I gave him a sharp look. “Part of one episode and I almost destroyed an entire city. I need to be who I want to be, not some ball of angst and negativity because some idiot who I trusted testified against me. You did what you thought was right. I should be able to respect that, but I can’t.
I thought you were the perfect prince. I want to see the real you, unvarnished, flawed, disgusting, selfish, conniving, everything like that until I can feel contempt for you instead of anger. ”
He stared at me for a long moment before he nodded and looked out the side window. He whistled and nodded down the street we were passing. “They’ve recreated the entire old town for the show.”
I followed his gaze to a cobblestone street from hundreds of years ago, only more designed than a real village would have been.
“Your show is filming in Salem?”
“Not my show. I suppose you’ve missed the news.
For the past two years, Jessica has been the star of the show, Salem’s Sage, which is a loose retelling of your familial history.
She’s starring as you, Clary Sage, the powerful seductress whose father is Rasputin.
It’s nonsense, but it draws an audience. ”

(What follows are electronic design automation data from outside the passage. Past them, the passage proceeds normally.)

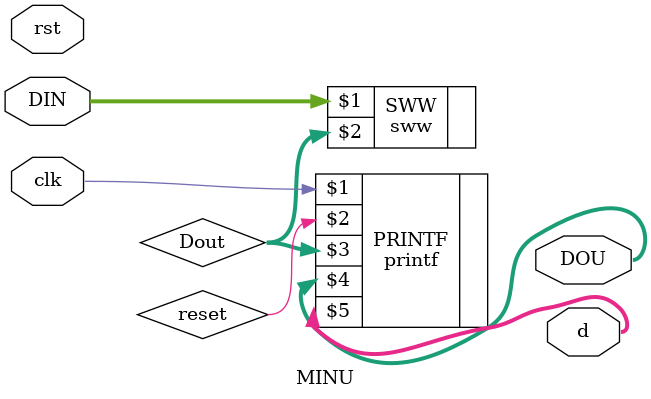
<source format=v>
module MINU(DIN,clk,rst,DOU,d);
  input [31:0] DIN;
  input clk,rst;
  output [7:0] DOU;
  output [7:0] d;
  
  wire [31:0] Dout;
  
  sww SWW(DIN,Dout);
  printf PRINTF(clk,reset,Dout,DOU,d);
  
endmodule
  
  
</source>
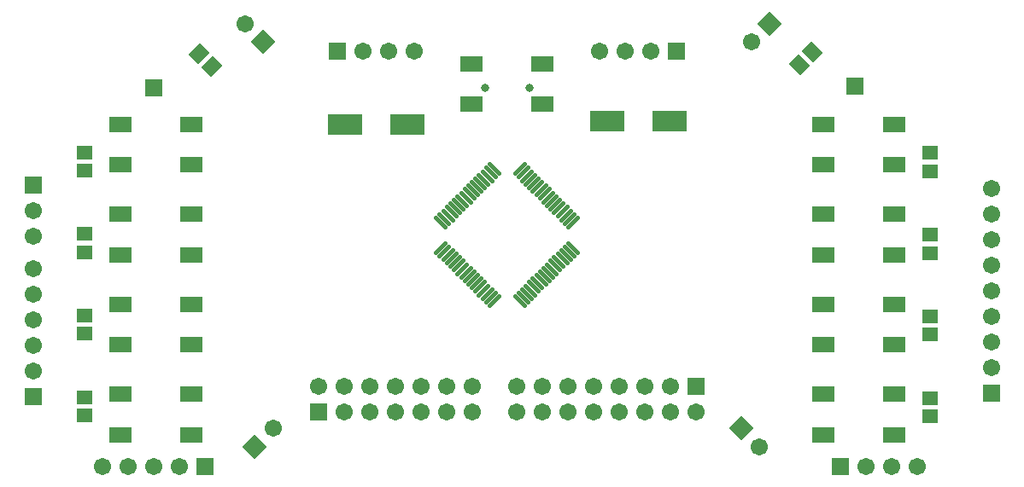
<source format=gts>
G04*
G04 #@! TF.GenerationSoftware,Altium Limited,Altium Designer,19.0.15 (446)*
G04*
G04 Layer_Color=8388736*
%FSLAX44Y44*%
%MOMM*%
G71*
G01*
G75*
%ADD16R,1.6032X1.4032*%
%ADD17R,2.2032X1.6032*%
G04:AMPARAMS|DCode=18|XSize=0.4532mm|YSize=1.7532mm|CornerRadius=0mm|HoleSize=0mm|Usage=FLASHONLY|Rotation=135.000|XOffset=0mm|YOffset=0mm|HoleType=Round|Shape=Round|*
%AMOVALD18*
21,1,1.3000,0.4532,0.0000,0.0000,225.0*
1,1,0.4532,0.4596,0.4596*
1,1,0.4532,-0.4596,-0.4596*
%
%ADD18OVALD18*%

G04:AMPARAMS|DCode=19|XSize=0.4532mm|YSize=1.7532mm|CornerRadius=0mm|HoleSize=0mm|Usage=FLASHONLY|Rotation=45.000|XOffset=0mm|YOffset=0mm|HoleType=Round|Shape=Round|*
%AMOVALD19*
21,1,1.3000,0.4532,0.0000,0.0000,135.0*
1,1,0.4532,0.4596,-0.4596*
1,1,0.4532,-0.4596,0.4596*
%
%ADD19OVALD19*%

G04:AMPARAMS|DCode=20|XSize=1.6032mm|YSize=1.4032mm|CornerRadius=0mm|HoleSize=0mm|Usage=FLASHONLY|Rotation=135.000|XOffset=0mm|YOffset=0mm|HoleType=Round|Shape=Rectangle|*
%AMROTATEDRECTD20*
4,1,4,1.0629,-0.0707,0.0707,-1.0629,-1.0629,0.0707,-0.0707,1.0629,1.0629,-0.0707,0.0*
%
%ADD20ROTATEDRECTD20*%

%ADD21R,3.4032X2.0532*%
G04:AMPARAMS|DCode=22|XSize=1.6032mm|YSize=1.4032mm|CornerRadius=0mm|HoleSize=0mm|Usage=FLASHONLY|Rotation=225.000|XOffset=0mm|YOffset=0mm|HoleType=Round|Shape=Rectangle|*
%AMROTATEDRECTD22*
4,1,4,0.0707,1.0629,1.0629,0.0707,-0.0707,-1.0629,-1.0629,-0.0707,0.0707,1.0629,0.0*
%
%ADD22ROTATEDRECTD22*%

%ADD23C,1.7032*%
%ADD24R,1.7032X1.7032*%
%ADD25R,1.7032X1.7032*%
%ADD26P,2.4087X4X360.0*%
%ADD27P,2.4087X4X270.0*%
%ADD28C,0.8032*%
D16*
X81039Y251160D02*
D03*
Y233160D02*
D03*
X919038Y169280D02*
D03*
Y151280D02*
D03*
Y250360D02*
D03*
Y232360D02*
D03*
Y313440D02*
D03*
Y331440D02*
D03*
X81039Y332240D02*
D03*
Y314240D02*
D03*
Y170080D02*
D03*
Y152080D02*
D03*
Y89000D02*
D03*
Y71000D02*
D03*
X919038Y70200D02*
D03*
Y88200D02*
D03*
D17*
X465000Y420000D02*
D03*
X535000D02*
D03*
X465000Y380000D02*
D03*
X535000D02*
D03*
X883776Y51946D02*
D03*
X813776D02*
D03*
X883776Y91946D02*
D03*
X813776D02*
D03*
X883776Y141297D02*
D03*
X813776D02*
D03*
X883776Y181297D02*
D03*
X813776D02*
D03*
X813776Y270649D02*
D03*
X883776D02*
D03*
X813776Y230649D02*
D03*
X883776D02*
D03*
X813776Y360000D02*
D03*
X883776D02*
D03*
X813776Y320000D02*
D03*
X883776D02*
D03*
X186855Y320000D02*
D03*
X116855D02*
D03*
X186855Y360000D02*
D03*
X116855D02*
D03*
X186855Y230649D02*
D03*
X116855Y230649D02*
D03*
X186855Y270649D02*
D03*
X116855D02*
D03*
X186855Y141298D02*
D03*
X116855D02*
D03*
X186855Y181298D02*
D03*
X116855D02*
D03*
X186855Y51947D02*
D03*
X116855D02*
D03*
X186855Y91947D02*
D03*
X116855D02*
D03*
D18*
X434416Y237449D02*
D03*
X437951Y233913D02*
D03*
X441487Y230378D02*
D03*
X445022Y226842D02*
D03*
X448558Y223307D02*
D03*
X452094Y219771D02*
D03*
X455629Y216236D02*
D03*
X459164Y212700D02*
D03*
X462700Y209164D02*
D03*
X466236Y205629D02*
D03*
X469771Y202094D02*
D03*
X473307Y198558D02*
D03*
X476842Y195022D02*
D03*
X480378Y191487D02*
D03*
X483913Y187951D02*
D03*
X487449Y184416D02*
D03*
X565584Y262551D02*
D03*
X562049Y266087D02*
D03*
X558513Y269622D02*
D03*
X554978Y273158D02*
D03*
X551442Y276693D02*
D03*
X547906Y280229D02*
D03*
X544371Y283764D02*
D03*
X540836Y287300D02*
D03*
X537300Y290836D02*
D03*
X533764Y294371D02*
D03*
X530229Y297906D02*
D03*
X526693Y301442D02*
D03*
X523158Y304978D02*
D03*
X519622Y308513D02*
D03*
X516087Y312049D02*
D03*
X512551Y315584D02*
D03*
D19*
Y184416D02*
D03*
X516087Y187951D02*
D03*
X519622Y191487D02*
D03*
X523158Y195022D02*
D03*
X526693Y198558D02*
D03*
X530229Y202094D02*
D03*
X533764Y205629D02*
D03*
X537300Y209164D02*
D03*
X540836Y212700D02*
D03*
X544371Y216236D02*
D03*
X547906Y219771D02*
D03*
X551442Y223307D02*
D03*
X554978Y226842D02*
D03*
X558513Y230378D02*
D03*
X562049Y233913D02*
D03*
X565584Y237449D02*
D03*
X487449Y315584D02*
D03*
X483913Y312049D02*
D03*
X480378Y308513D02*
D03*
X476842Y304978D02*
D03*
X473307Y301442D02*
D03*
X469771Y297906D02*
D03*
X466236Y294371D02*
D03*
X462700Y290836D02*
D03*
X459164Y287300D02*
D03*
X455629Y283764D02*
D03*
X452094Y280229D02*
D03*
X448558Y276693D02*
D03*
X445022Y273158D02*
D03*
X441487Y269622D02*
D03*
X437951Y266087D02*
D03*
X434416Y262551D02*
D03*
D20*
X802728Y431689D02*
D03*
X790000Y418961D02*
D03*
D21*
X660750Y363000D02*
D03*
X599250D02*
D03*
X339250Y360000D02*
D03*
X400750D02*
D03*
D22*
X194436Y430162D02*
D03*
X207164Y417434D02*
D03*
D23*
X980000Y118400D02*
D03*
Y296200D02*
D03*
Y270800D02*
D03*
Y245400D02*
D03*
Y220000D02*
D03*
Y194600D02*
D03*
Y169200D02*
D03*
Y143800D02*
D03*
X509200Y74600D02*
D03*
X509200Y100000D02*
D03*
X534600Y74600D02*
D03*
Y100000D02*
D03*
X560000Y74600D02*
D03*
Y100000D02*
D03*
X585400Y74600D02*
D03*
Y100000D02*
D03*
X610800Y74600D02*
D03*
Y100000D02*
D03*
X636200Y74600D02*
D03*
Y100000D02*
D03*
X661600Y74600D02*
D03*
X661600Y100000D02*
D03*
X687000Y74600D02*
D03*
X750000Y40000D02*
D03*
X856200Y20000D02*
D03*
X881600D02*
D03*
X907000D02*
D03*
X742040Y442039D02*
D03*
X642500Y432500D02*
D03*
X617100D02*
D03*
X591700D02*
D03*
X407900D02*
D03*
X382500D02*
D03*
X357100D02*
D03*
X240000Y460000D02*
D03*
X30000Y217000D02*
D03*
Y191600D02*
D03*
Y166200D02*
D03*
Y140800D02*
D03*
Y115400D02*
D03*
X175400Y20000D02*
D03*
X150000D02*
D03*
X124600D02*
D03*
X99200D02*
D03*
X267960Y57961D02*
D03*
X465400Y100000D02*
D03*
X465400Y74600D02*
D03*
X440000Y100000D02*
D03*
Y74600D02*
D03*
X414600Y100000D02*
D03*
Y74600D02*
D03*
X389200Y100000D02*
D03*
Y74600D02*
D03*
X363800Y100000D02*
D03*
X363800Y74600D02*
D03*
X338400Y100000D02*
D03*
Y74600D02*
D03*
X313000Y100000D02*
D03*
X30000Y274600D02*
D03*
Y249200D02*
D03*
D24*
X980000Y93000D02*
D03*
X30000Y90000D02*
D03*
X30000Y300000D02*
D03*
D25*
X845000Y397901D02*
D03*
X687000Y100000D02*
D03*
X830800Y20000D02*
D03*
X667900Y432500D02*
D03*
X331700D02*
D03*
X150000Y396000D02*
D03*
X200800Y20000D02*
D03*
X313000Y74600D02*
D03*
D26*
X732040Y57961D02*
D03*
X257960Y442039D02*
D03*
D27*
X760000Y460000D02*
D03*
X250000Y40000D02*
D03*
D28*
X521998Y396000D02*
D03*
X478000D02*
D03*
M02*

</source>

My blood ran cold and I reached out and grabbed his throat. “Jessica is doing what?” My voice was sharp, like my fingers pressing into his flesh.
He pulled my hand down and frowned at me.
“You shouldn’t flirt with me while you’re driving.
There might be an accident. I’d hate for you to get a sprained ankle.
The coverage of your mother’s death was sensationalized by every media outlet.
Jessica used that fame to launch her show.
She uses your property for her outdoor shoots, particularly the cemetery, although the actual house hasn’t let her enter. ”
“And you didn’t think you should mention that before now?” I snapped.
He smiled slightly. “It’s your house. I assumed you knew.”
“You did not. You knew that I haven’t been back for ten years.
You knew that I liked my quiet life in Singsong City.
You knew that I enjoyed absorbing the sanity of a quirky coven whose biggest drama is whether the home brew is too strong.
It is. It always is.” I groaned and wanted to thump my head against the steering wheel. “I’m going to kill her.”
He put a strong hand on my shoulder, sending a shaft of cruel comfort through me before he pulled away. “Nonsense. You’ll have your willing slave kill her. It would be my pleasure to kill someone for my fake girlfriend, particularly Jessica.”